Si le Lohengrin dirigé par Claudio Abbado à Vienne en 1990 a beaucoup à offrir, c’est surtout sur un plan musical. Soigneusement captée (Brian Large est aux manettes), la mise en scène de Wolfgang Weber n’est pas déshonorante, tant s’en faut : au regard des dernières productions bayreuthiennes, elle affiche un classicisme de bon aloi, qui lui vaudra, selon le point de vue, d’être qualifiée de scandaleusement réactionnaire ou, au contraire, de sobre et de bon goût. Aucune trace de Regietheater ici : le premier degré est assumé, costumes et décors revendiquent un médiévisme joliment stylisé, qui n’est pas sans rappeler la fameuse mise en scène de Wieland Wagner. Rien de bien révolutionnaire non plus dans la direction d’acteurs. On colle à la partition, sans génie particulier, il faut bien le dire : quand Lohengrin doit enlacer Elsa, il l’enlace avec conviction, quand Ortrud doit surgir, elle surgit, avec conviction, quand Elsa doit se jeter à terre, elle se jette à terre avec conviction, etc. Cela fait de (très) belles images, mais on aura compris qu’il est vain d’attendre de cette mise en scène qu’elle éclaire l’œuvre d’un jour nouveau ou qu’elle en dévoile des recoins inattendus (sans même parler de relecture). On regrettera au passage que la scène soit plongée en permanence dans une pénombre à la longue pesante.

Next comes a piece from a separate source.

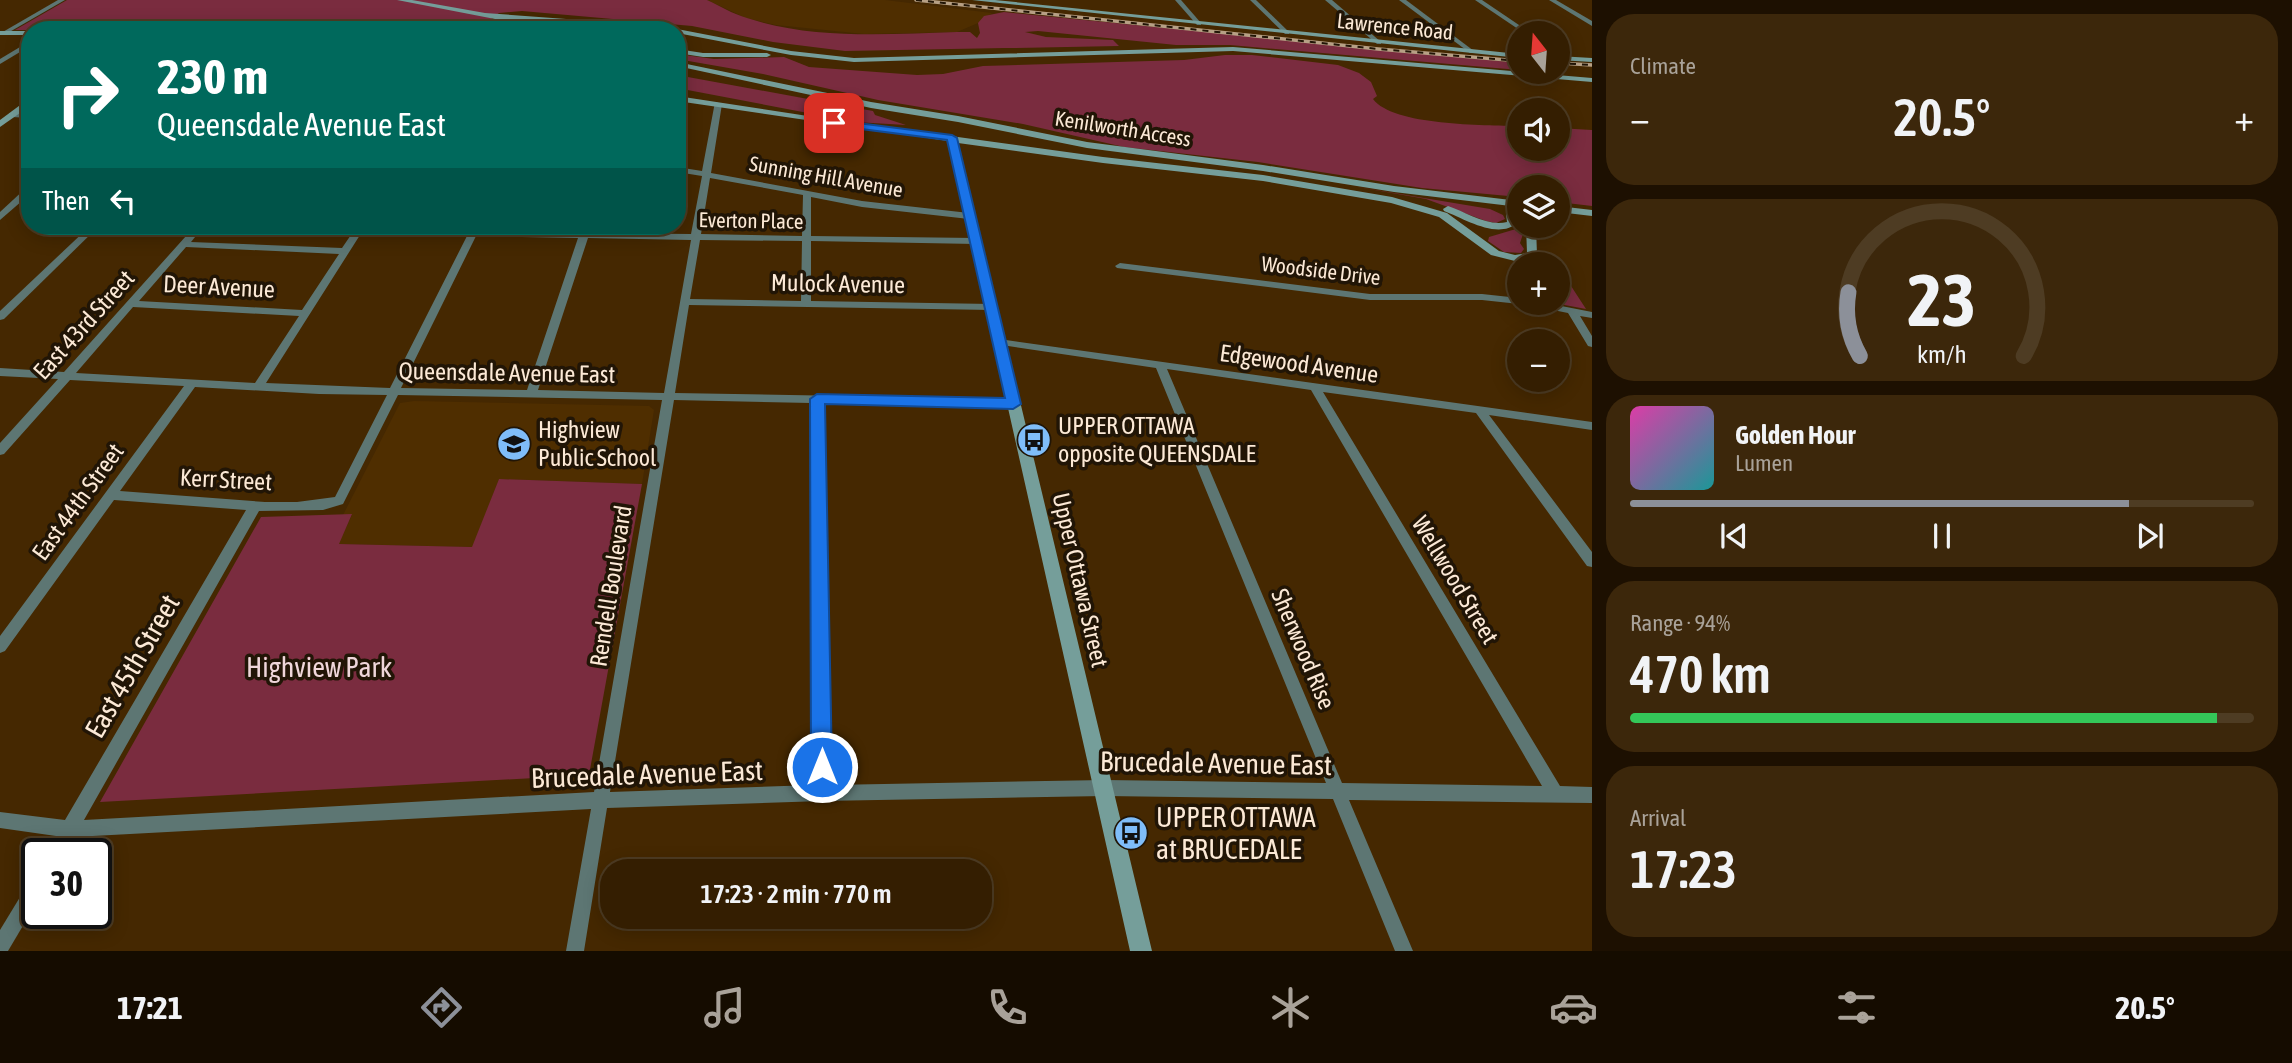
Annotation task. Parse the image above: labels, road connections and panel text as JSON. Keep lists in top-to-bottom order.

Pour la musique, en revanche, on a droit à une abondance de lumière.
Dans la fosse, Claudio Abbado fait des miracles. Sa direction vive, cursive, théâtrale, convient merveilleusement à l’œuvre de jeunesse qu’est Lohengrin : rappelons que Wagner l’a composée entre 33 et 35 ans. Un exemple : la transition entre les scènes 2 et 3 du III (lever du jour), trop souvent dirigée comme la chevauchée des Walkyries ou – pire encore – la procession des chevaliers du Graal, est ici fouettée avec une fougue et une ardeur irrésistibles (au passage : quels cuivres !). Il faut dire que dans la fosse, le chef dispose du plus bel orchestre d’opéra du monde : Vienne, à la hauteur de sa réputation. On chavire devant les cordes, aux phrasés miraculeux, enjôleuses et caressantes au III pendant le duo d’amour. La petite harmonie n’est pas en reste, et on sait à quel point elle est sollicitée dans la partition. Tout cela nous vaut bien souvent des couleurs inouïes. Ajoutons que le chœur, d’un fondu remarquable, n’est pas pour rien dans ce succès.
Sur scène aussi, on est à la fête.
De tous les rôles wagnériens, Lohengrin est sans doute celui qui convient le plus à la voix de Placido Domingo : Lohengrin ne passe pas pour rien pour le plus italien des opéras de Wagner (il fut le premier à être créé à la Scala : ce n’est pas un hasard). Certes, la prononciation allemande est – comme toujours avec Domingo – un peu exotique, mais on considérera qu’il s’agit ici d’un pêché véniel, tant le timbre lumineux du célèbre ténor fait ici des merveilles, d’autant que la voix est encore comme inentamée. On se demande à la vérité qui – à part peut être Siegfried Jerusalem – pouvait chanter le rôle de manière aussi convaincante en 1990. On relèvera cependant une fatigue vocale à la fin de la représentation, particulièrement perceptible dans le récit du Graal (les aigus se tendent, et l’on voit apparaître une tendance à accélérer, et à pointer les notes).
Cheryl Studer avait, à l’époque de la représentation, exactement la voix d’Elsa. On sait les ravages spectaculaires et irrémédiables subis à la suite d’une succession de prises de rôles hasardeuses. Rien de cela ici, fort heureusement. On retrouve avec bonheur ce soprano lyrique et charnu, parfaitement conduit sur l’ensemble de la tessiture, qui a fait d’elle, pendant une petite décennie, une des artistes les plus recherchées.
Le rôle d’Ortrud est connu pour être un des plus meurtriers du répertoire wagnérien. On saluera donc comme elle le mérite la prestation de la Croate Dunja Vejzovic : sans être aussi vipérine et insinuante qu’une Astrid Varnay (indépassable dans ce rôle), elle assume crânement la tessiture affreusement tendue avec un aplomb vocal remarquable. Voilà une authentique voix de mezzo, et ce n’est pas peu dire.
Son compagnon d’infortune est campé ici par Hartmut Welker : son Telramund est solide, mais ne parvient pas à convaincre totalement, en raison d’un timbre un peu gris. De même, le Roi Henri de Robert Lloyd, à la voix de basse belle mais paresseuse, passe sans réellement marquer.